Exercise aim ▸
Select every line below containing the word "Vertical".
---- Records provided
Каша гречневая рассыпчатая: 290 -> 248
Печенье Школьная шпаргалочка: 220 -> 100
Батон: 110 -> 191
--------
---- Records provided
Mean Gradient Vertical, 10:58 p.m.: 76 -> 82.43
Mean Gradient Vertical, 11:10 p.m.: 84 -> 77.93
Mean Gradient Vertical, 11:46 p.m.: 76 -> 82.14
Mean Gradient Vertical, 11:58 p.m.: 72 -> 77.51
--------
---- Records provided
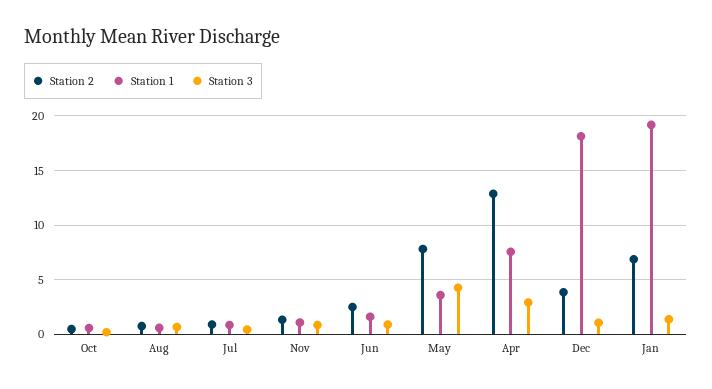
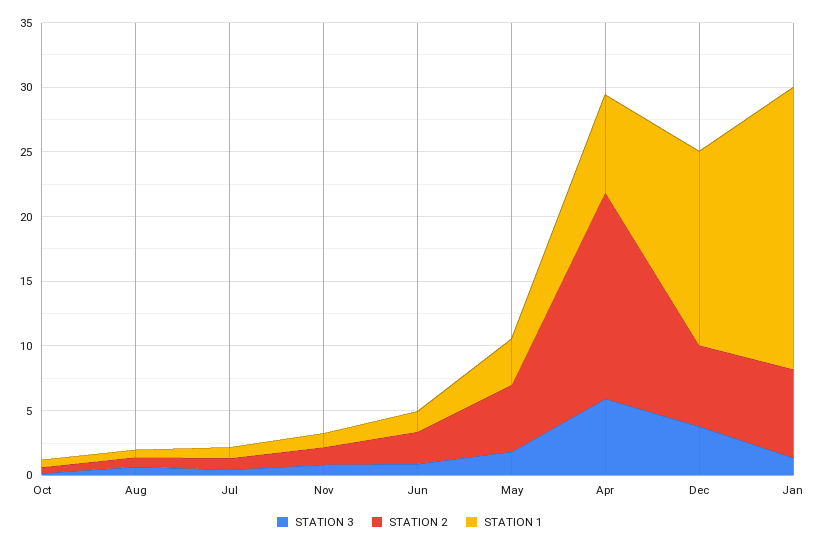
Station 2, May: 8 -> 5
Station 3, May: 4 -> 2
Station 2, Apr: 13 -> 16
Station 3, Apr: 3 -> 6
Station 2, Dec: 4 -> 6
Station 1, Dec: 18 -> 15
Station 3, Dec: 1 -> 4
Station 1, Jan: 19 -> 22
--------
Answer to this task ▸
Mean Gradient Vertical, 10:58 p.m.: 76 -> 82.43
Mean Gradient Vertical, 11:10 p.m.: 84 -> 77.93
Mean Gradient Vertical, 11:46 p.m.: 76 -> 82.14
Mean Gradient Vertical, 11:58 p.m.: 72 -> 77.51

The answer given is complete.